Underlying it all is the Iraq War. What have we done to America's clean cut kids. The story is disturbing because, as my friend said, it forces us to deal with questions that nobody is asking. One question: is it about class--when we talk about Iraq, the elephant in the room is "class." Only the lower middle class at best is fighting this war.


How different is he/she than vets of any age. The same. Yes and No. The combat veteran is just that; a warrior who has seen war. However, the young Iraqi soldier is different inasmuch as the world is different. In The Valley, there's a scene of the son calling home. He is sending pictures over the Internet; it is a media war.


The symbolism of the title is fascinating. The story of David and Goliah and as the movie deals with it--all about conquering one's fears. Fascinating how the movie makers decided on the particular title.
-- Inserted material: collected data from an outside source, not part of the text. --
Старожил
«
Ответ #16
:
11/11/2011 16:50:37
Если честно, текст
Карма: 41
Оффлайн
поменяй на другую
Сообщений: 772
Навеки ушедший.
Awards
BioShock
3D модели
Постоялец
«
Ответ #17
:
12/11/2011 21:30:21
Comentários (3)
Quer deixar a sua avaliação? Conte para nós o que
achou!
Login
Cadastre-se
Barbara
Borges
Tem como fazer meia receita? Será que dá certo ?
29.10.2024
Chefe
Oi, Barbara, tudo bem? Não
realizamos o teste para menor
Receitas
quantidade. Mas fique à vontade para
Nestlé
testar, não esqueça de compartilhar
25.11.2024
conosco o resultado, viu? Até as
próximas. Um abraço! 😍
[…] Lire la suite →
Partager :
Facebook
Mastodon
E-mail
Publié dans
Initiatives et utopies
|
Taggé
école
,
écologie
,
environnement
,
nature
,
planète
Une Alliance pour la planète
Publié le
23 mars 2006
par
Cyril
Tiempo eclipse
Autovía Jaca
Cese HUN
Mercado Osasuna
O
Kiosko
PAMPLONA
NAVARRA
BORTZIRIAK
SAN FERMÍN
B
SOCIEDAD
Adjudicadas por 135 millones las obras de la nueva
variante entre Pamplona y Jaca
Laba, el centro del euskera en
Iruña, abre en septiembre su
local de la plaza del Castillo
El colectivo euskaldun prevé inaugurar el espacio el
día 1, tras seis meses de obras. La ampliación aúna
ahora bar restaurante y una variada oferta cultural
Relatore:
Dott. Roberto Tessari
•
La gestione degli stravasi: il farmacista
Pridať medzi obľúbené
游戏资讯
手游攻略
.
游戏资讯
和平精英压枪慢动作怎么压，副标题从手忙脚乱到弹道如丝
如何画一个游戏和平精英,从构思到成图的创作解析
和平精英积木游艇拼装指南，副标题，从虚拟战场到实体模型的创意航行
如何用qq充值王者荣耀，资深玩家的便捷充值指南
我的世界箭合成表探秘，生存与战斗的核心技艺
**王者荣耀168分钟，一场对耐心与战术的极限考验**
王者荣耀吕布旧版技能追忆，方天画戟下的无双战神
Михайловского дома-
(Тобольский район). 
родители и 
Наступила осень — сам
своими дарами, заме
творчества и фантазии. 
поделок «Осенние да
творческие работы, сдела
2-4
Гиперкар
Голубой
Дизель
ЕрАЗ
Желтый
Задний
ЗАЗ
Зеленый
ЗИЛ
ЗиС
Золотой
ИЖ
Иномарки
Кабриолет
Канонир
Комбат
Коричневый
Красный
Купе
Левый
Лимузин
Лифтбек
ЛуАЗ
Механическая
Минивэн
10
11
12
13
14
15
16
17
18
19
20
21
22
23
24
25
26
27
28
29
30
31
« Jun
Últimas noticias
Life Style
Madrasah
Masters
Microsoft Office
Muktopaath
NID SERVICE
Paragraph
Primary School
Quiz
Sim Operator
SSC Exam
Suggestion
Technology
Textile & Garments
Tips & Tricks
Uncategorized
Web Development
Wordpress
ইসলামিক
How can war not affect the warrior. The issue is how? Here we were thinking that we had the Iraqi vets covered: not like Vietnam; in the jungles one day, Detroit the next. No reentry. This movie conveys that we are not prepared for their homecoming: is this true? Or, does the plight of the vet simply convey a story of a movie Director who wants to make a statement about Iraq. And, he does. This a compelling story from every single direction. My suspicion is that it will be a critic's choice (and it should) but that the public at large, will basically ignore. It is too heavy and too, too close to the bone. Three parachutes.